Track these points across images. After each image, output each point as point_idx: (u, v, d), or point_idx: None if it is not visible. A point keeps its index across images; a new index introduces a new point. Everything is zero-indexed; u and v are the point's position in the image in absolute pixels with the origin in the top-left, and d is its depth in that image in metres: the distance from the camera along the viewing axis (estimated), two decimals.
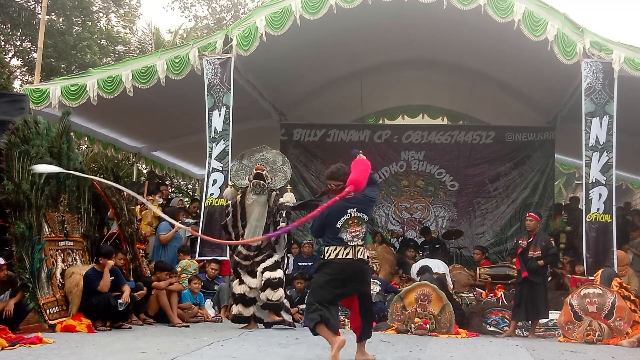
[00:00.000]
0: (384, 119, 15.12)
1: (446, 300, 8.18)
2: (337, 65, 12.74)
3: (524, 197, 13.41)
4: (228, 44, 9.88)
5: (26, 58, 19.28)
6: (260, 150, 8.28)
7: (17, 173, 7.20)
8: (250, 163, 8.19)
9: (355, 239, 5.20)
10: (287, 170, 8.25)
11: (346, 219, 5.20)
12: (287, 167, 8.27)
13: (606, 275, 8.12)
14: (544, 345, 7.35)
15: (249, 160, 8.22)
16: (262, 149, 8.31)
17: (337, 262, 5.18)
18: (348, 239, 5.19)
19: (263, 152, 8.27)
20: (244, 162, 8.24)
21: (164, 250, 9.96)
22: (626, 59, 8.92)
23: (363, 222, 5.23)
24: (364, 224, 5.24)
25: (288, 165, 8.31)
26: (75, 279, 7.45)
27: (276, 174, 8.16)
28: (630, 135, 11.29)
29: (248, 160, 8.22)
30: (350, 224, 5.20)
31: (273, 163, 8.20)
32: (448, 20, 10.15)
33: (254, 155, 8.24)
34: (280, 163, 8.23)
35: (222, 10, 25.70)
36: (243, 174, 8.19)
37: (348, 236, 5.19)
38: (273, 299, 7.74)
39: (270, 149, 8.51)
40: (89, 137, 12.51)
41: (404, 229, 13.76)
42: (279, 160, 8.26)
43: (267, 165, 8.13)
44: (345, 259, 5.17)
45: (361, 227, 5.22)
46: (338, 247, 5.18)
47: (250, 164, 8.17)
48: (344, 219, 5.20)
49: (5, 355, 5.32)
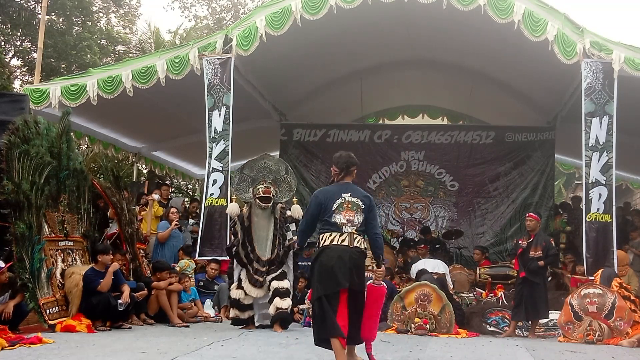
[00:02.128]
0: (384, 119, 15.11)
1: (446, 300, 8.18)
2: (337, 65, 12.74)
3: (524, 197, 13.41)
4: (228, 44, 9.88)
5: (26, 58, 19.28)
6: (262, 159, 8.04)
7: (17, 173, 7.21)
8: (252, 173, 7.96)
9: (350, 224, 4.97)
10: (292, 181, 8.05)
11: (340, 202, 5.02)
12: (292, 178, 8.08)
13: (606, 275, 8.12)
14: (544, 345, 7.36)
15: (250, 170, 7.99)
16: (264, 157, 8.08)
17: (331, 248, 4.94)
18: (342, 222, 4.96)
19: (265, 160, 8.04)
20: (245, 172, 8.00)
21: (162, 249, 9.98)
22: (626, 59, 8.91)
23: (358, 208, 5.01)
24: (359, 211, 5.00)
25: (292, 175, 8.13)
26: (75, 279, 7.45)
27: (280, 184, 7.95)
28: (630, 135, 11.30)
29: (249, 170, 7.99)
30: (345, 207, 5.00)
31: (276, 172, 7.98)
32: (448, 20, 10.15)
33: (256, 165, 8.00)
34: (283, 172, 8.01)
35: (222, 10, 25.71)
36: (246, 186, 7.96)
37: (342, 219, 4.97)
38: (283, 306, 7.64)
39: (271, 156, 8.37)
40: (89, 137, 12.51)
41: (404, 229, 13.76)
42: (282, 169, 8.04)
43: (271, 175, 7.92)
44: (340, 245, 4.93)
45: (355, 214, 4.99)
46: (333, 233, 4.97)
47: (252, 173, 7.96)
48: (338, 202, 5.02)
49: (5, 355, 5.32)
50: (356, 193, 5.10)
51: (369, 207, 5.08)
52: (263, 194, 7.74)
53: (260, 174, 7.94)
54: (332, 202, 5.02)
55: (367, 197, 5.13)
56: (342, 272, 4.86)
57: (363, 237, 5.05)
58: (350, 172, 5.21)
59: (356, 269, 4.96)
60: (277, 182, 7.95)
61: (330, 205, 5.01)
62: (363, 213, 5.03)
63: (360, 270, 5.03)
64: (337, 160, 5.24)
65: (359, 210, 5.02)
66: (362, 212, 5.03)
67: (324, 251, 4.98)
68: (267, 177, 7.91)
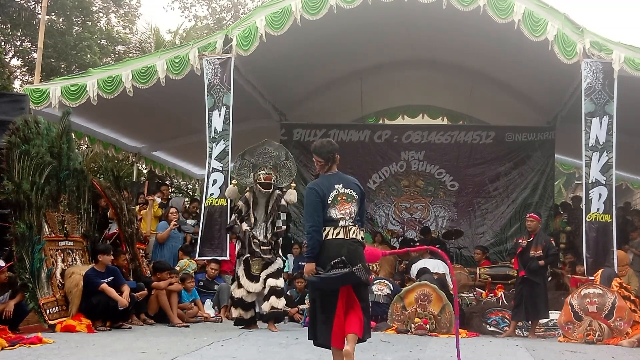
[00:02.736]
0: (384, 119, 15.12)
1: (446, 300, 8.18)
2: (337, 65, 12.74)
3: (524, 197, 13.42)
4: (228, 44, 9.88)
5: (26, 58, 19.28)
6: (262, 145, 8.17)
7: (17, 173, 7.21)
8: (252, 158, 8.12)
9: (346, 217, 4.73)
10: (292, 166, 8.19)
11: (334, 194, 4.77)
12: (292, 163, 8.22)
13: (606, 275, 8.12)
14: (544, 345, 7.36)
15: (251, 155, 8.14)
16: (264, 142, 8.20)
17: (327, 242, 4.69)
18: (338, 217, 4.72)
19: (265, 145, 8.17)
20: (246, 157, 8.16)
21: (161, 249, 9.98)
22: (626, 59, 8.91)
23: (352, 199, 4.77)
24: (353, 202, 4.77)
25: (292, 161, 8.26)
26: (75, 279, 7.45)
27: (280, 169, 8.10)
28: (630, 135, 11.29)
29: (250, 156, 8.14)
30: (339, 200, 4.75)
31: (277, 158, 8.12)
32: (448, 20, 10.15)
33: (256, 150, 8.14)
34: (283, 158, 8.15)
35: (222, 10, 25.69)
36: (247, 171, 8.13)
37: (338, 213, 4.73)
38: (278, 306, 7.81)
39: (272, 141, 8.46)
40: (89, 137, 12.51)
41: (404, 229, 13.77)
42: (282, 154, 8.18)
43: (271, 161, 8.07)
44: (335, 239, 4.69)
45: (350, 205, 4.75)
46: (327, 228, 4.72)
47: (253, 159, 8.11)
48: (333, 195, 4.77)
49: (5, 355, 5.32)
50: (348, 183, 4.85)
51: (361, 197, 4.88)
52: (264, 180, 7.90)
53: (261, 159, 8.08)
54: (327, 196, 4.77)
55: (357, 185, 4.90)
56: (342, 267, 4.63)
57: (359, 227, 4.82)
58: (336, 160, 4.92)
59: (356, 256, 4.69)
60: (277, 168, 8.10)
61: (326, 199, 4.77)
62: (358, 204, 4.82)
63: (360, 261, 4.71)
64: (320, 151, 4.89)
65: (354, 201, 4.80)
66: (357, 203, 4.81)
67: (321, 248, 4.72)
68: (268, 163, 8.04)
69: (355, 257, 4.68)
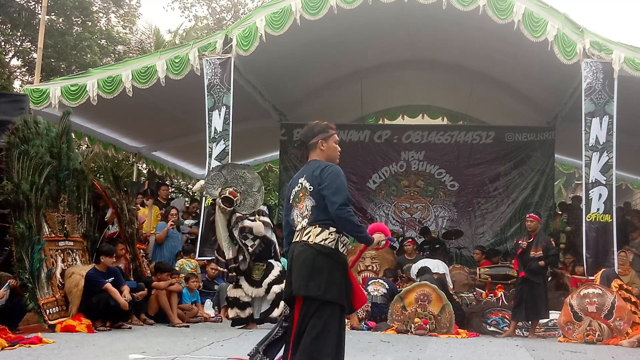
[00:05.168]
0: (384, 119, 15.12)
1: (446, 300, 8.19)
2: (337, 65, 12.74)
3: (524, 197, 13.42)
4: (228, 44, 9.88)
5: (26, 58, 19.29)
6: (243, 168, 8.19)
7: (17, 173, 7.21)
8: (228, 175, 8.04)
9: (301, 218, 3.92)
10: (259, 200, 8.05)
11: (296, 191, 4.00)
12: (260, 197, 8.10)
13: (606, 275, 8.12)
14: (544, 345, 7.36)
15: (228, 172, 8.07)
16: (246, 167, 8.22)
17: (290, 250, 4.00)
18: (297, 220, 3.96)
19: (245, 170, 8.15)
20: (223, 172, 8.09)
21: (161, 249, 9.98)
22: (626, 59, 8.92)
23: (306, 192, 3.89)
24: (307, 195, 3.89)
25: (262, 196, 8.15)
26: (75, 279, 7.45)
27: (247, 198, 7.98)
28: (630, 135, 11.29)
29: (227, 172, 8.07)
30: (300, 197, 3.95)
31: (249, 186, 8.02)
32: (448, 21, 10.15)
33: (235, 170, 8.10)
34: (255, 189, 8.03)
35: (222, 10, 25.70)
36: (218, 184, 8.03)
37: (297, 216, 3.97)
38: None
39: (254, 171, 8.43)
40: (89, 137, 12.51)
41: (404, 229, 13.75)
42: (255, 185, 8.06)
43: (243, 185, 8.00)
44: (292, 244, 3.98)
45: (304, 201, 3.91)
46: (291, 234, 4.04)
47: (229, 176, 8.03)
48: (294, 193, 4.01)
49: (5, 355, 5.32)
50: (309, 173, 3.94)
51: (318, 184, 3.85)
52: (228, 194, 7.82)
53: (235, 180, 8.01)
54: (290, 196, 4.06)
55: (318, 173, 3.88)
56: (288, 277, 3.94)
57: (323, 226, 3.85)
58: (311, 146, 4.01)
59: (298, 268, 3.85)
60: (245, 195, 7.98)
61: (290, 199, 4.05)
62: (311, 196, 3.88)
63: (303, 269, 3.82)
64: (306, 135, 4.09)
65: (307, 195, 3.90)
66: (309, 196, 3.89)
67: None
68: (239, 187, 7.98)
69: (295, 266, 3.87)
★ ★ ★ ★ ★
**TASK GOAL**.
For this exercise, repeat exactly the lines of the data above from the one with "53: (260, 174, 7.94)" down to the one with "68: (267, 177, 7.91)", both end lines included.

**REPLY TO THE TASK**.
53: (260, 174, 7.94)
54: (332, 202, 5.02)
55: (367, 197, 5.13)
56: (342, 272, 4.86)
57: (363, 237, 5.05)
58: (350, 172, 5.21)
59: (356, 269, 4.96)
60: (277, 182, 7.95)
61: (330, 205, 5.01)
62: (363, 213, 5.03)
63: (360, 270, 5.03)
64: (337, 160, 5.24)
65: (359, 210, 5.02)
66: (362, 212, 5.03)
67: (324, 251, 4.98)
68: (267, 177, 7.91)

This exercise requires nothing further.